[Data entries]
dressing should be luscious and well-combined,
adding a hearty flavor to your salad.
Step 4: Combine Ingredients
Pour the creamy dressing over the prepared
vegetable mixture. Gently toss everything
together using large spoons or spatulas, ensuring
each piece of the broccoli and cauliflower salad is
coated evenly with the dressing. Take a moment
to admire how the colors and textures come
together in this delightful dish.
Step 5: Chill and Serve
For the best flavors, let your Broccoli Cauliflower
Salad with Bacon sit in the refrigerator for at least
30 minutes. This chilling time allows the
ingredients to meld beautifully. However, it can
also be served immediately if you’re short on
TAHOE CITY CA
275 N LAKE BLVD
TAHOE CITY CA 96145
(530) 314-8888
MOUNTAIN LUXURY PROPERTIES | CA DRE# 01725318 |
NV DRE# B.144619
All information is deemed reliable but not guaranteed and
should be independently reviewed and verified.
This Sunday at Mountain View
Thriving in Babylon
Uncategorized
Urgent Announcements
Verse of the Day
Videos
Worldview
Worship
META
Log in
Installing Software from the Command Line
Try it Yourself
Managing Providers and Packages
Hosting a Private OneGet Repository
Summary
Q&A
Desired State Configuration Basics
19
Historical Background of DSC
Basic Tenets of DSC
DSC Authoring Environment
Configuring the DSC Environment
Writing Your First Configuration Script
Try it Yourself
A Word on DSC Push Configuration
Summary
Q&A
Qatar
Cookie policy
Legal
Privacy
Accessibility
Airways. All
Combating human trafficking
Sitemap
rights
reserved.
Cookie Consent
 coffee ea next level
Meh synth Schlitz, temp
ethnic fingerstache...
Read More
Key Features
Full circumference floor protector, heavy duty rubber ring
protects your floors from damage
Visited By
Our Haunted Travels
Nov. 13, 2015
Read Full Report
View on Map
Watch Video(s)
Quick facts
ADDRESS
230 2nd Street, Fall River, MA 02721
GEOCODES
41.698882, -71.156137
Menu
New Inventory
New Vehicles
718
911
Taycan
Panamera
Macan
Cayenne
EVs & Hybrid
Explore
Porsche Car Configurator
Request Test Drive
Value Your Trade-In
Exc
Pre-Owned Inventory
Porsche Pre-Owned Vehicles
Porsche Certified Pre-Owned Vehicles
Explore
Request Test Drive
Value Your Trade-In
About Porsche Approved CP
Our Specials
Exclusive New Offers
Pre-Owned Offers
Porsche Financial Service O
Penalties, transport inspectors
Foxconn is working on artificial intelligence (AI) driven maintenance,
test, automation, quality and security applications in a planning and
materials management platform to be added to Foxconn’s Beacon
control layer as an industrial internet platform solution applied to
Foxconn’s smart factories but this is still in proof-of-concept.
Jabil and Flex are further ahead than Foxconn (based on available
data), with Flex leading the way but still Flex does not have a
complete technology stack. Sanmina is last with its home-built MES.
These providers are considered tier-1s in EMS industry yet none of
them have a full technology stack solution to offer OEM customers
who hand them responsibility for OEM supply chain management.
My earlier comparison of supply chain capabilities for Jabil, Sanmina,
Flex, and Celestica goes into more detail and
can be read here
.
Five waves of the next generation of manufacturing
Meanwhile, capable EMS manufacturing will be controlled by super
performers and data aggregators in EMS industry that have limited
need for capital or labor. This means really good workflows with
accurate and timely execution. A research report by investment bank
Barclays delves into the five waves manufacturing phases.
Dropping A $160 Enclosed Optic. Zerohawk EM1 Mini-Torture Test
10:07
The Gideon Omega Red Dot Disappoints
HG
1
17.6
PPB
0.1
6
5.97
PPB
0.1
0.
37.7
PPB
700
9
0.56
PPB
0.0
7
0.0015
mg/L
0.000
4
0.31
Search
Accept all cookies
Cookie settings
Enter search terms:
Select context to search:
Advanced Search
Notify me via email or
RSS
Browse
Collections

* _What to produce_
In how many lines of the records does the word "Flex" occur? Reply with the number only.

* _Exercise output_
3